Stesse macchine, stesse livree, stesse hospitality ma, ragioni di essere lì completamente differenti e, risultati alla mano, una dimensione sportiva che non si somiglia nemmeno.

Non è una novità nella storia dei rally: la stessa Martini era solita “offrire” spazi a piloti paganti (vi ricordate Viale al Sanremo 1993 con Delta Martini, Fassina al Lanterna 1994 con la Escort Martini oppure la grande operazione di marketing con Giorgio Faletti a bordo della Lancia?).
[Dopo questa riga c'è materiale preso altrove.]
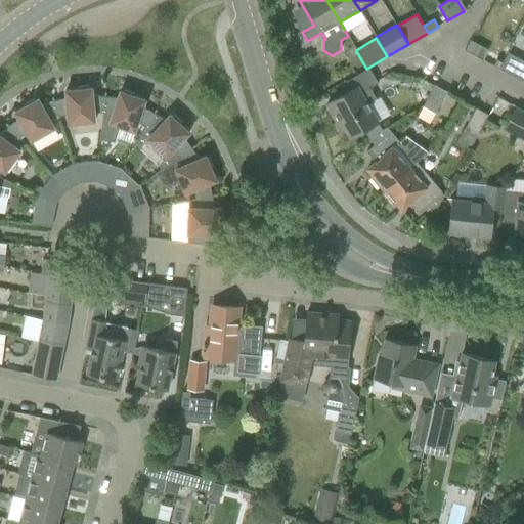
[(489,50),(470,40),(464,50),(483,61),(489,50)]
Dinamiche note e figlie del bisogno di reperire risorse sempre più carenti, eppure ad ogni gara ci si ritrova di fronte a valutazioni di tutt’altro tenore. Si innesca una sorta di corto circuito tra realtà sportiva, valore dell’immagine ed il pericoloso gioco delle aspettative.

Togliamo da questo ragionamento Kalle Rovanpera che ha una storia a sé, con i risultati che stanno dimostrando una certa ragione d’essere attorno al suo “progetto”.

Restando su Adrien Fourmaux, parliamo di un classe 1995 che fino al 2017 correva con una Ford Fiesta R2T nel campionato nazionale, assaggiava la R5 nel 2018 per poi guidarla in “pianta stabile” nel 2020. Nel 2021 sette gare con la Ford Fiesta WRC plus. Insomma, prima di questa stagione 26 partecipazioni nel WRC, 8 su una WRC e miglior risultato un quinto posto in Croazia.

Positivo? Negativo? Abbastanza per stare con gli altri? Difficile dirlo. Quel che è certo è che tutto fa parte di un percorso di crescita in cui Adrien deve imparare ad andare forte su ogni fondo, acquisendo esperienza e trovando il suo limite in ogni situazione che i rally possono generare.

Dubito che questo aspetto non sia stato preso in considerazione nel momento in cui Red Bull e co. hanno deciso di supportarlo ed oggi sa di paradossale metterlo su una graticola per due incidenti, seppur con tante conseguenze in termini di danni alla Ford Puma Rally1.

Il problema reale è se abbiniamo i risultati al fatto che quello di Fourmaux è a tutti gli effetti un sedile ufficiale, almeno agli occhi di chi il mondiale rally lo segue e anche da parte di chi lo finanzia. Che quel posto sia “comprato” per dare spazio ad un buon prospetto che ha dimostrato un certo potenziale poco importa a questo livello.

Domando: ne vale la pena? Chi ne trae giovamento?

Sicuramente non il pilota, che aveva intrapreso un’interessante parabola di apprendimento senza troppe pressioni da classifica. Difficile anche per i team che, comunque, raccolgono pochi punti e tante delusioni, mettendoci comunque il nome ed i propri colori sopra.

Certo, sappiamo tutti che il valore di un sedile ufficiale è sicuramente più importante da monetizzare ma, così facendo, si porta a creare un pesante squilibrio nelle valutazioni dei valori presenti sul campo, rischiando di bruciare piloti di talento per il bisogno di nuove risorse per i team.

E allora penso se non abbia più senso tornare a dare un certo peso e ruolo ai piloti paganti: tornando a chiamarli privati, spogliandoli di quei colori pesanti ed aspettando il momento in cui il valore ufficiale lo abbia dimostrato il solo metro di giudizio uguale per tutti: il cronometro.